Elle mettait en place une série d’organes nettement plus efficaces que ceux de la Société des Nations. Une Assemblée Générale d’abord, groupant tous les États membres à égalité de voix. Puis un Conseil de Sécurité, qui reçut la responsabilité directe et principale du maintien de la paix et de la sécurité internationales. Composé de 11 membres à l’origine (15 depuis 1965), dont 5 permanents seuls à disposer du droit de veto, ce Conseil était organisé de façon à pouvoir fonctionner à tout moment. Ses membres devaient être en permanence représentés au quartier-général des Nations Unies à New York.

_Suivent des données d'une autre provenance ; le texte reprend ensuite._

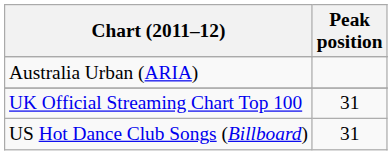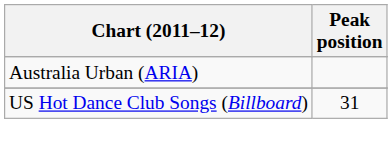- row: UK Official Streaming Chart Top 100 | 31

Parmi les autres organes internes de l’ONU, figuraient essentiellement un Conseil Économique et Social, un Conseil de Tutelle, et une Cour de Justice Internationale.

Le Conseil de Tutelle succédait à la Commission permanente des Mandats de la SDN. Il restait une simple émanation de l’Assemblée Générale qui pouvait à tout moment se substituer à lui. En fait, son rôle était d’aider l’Assemblée à assurer l’application du régime de Tutelle défini dans la Charte. Le Conseil réunissait, d’une part les États investis d’une administration de tutelle, et d’autre part un nombre égal d’États non investis d’une telle charge; les cinq membres permanents du Conseil de Sécurité devaient en faire partie d’office.

A côté de ces organes internes de l’ONU auxquels viendraient s’ajouter avec le temps des organes subsidiaires (UNICEF, PNUD, UNIDO, CNUCED, Haut-Commissariat aux Réfugiés, etc.), furent créées des institutions spécialisées : certaines entièrement nouvelles; d’autres reprenant les activités des institutions similaires de la SDN.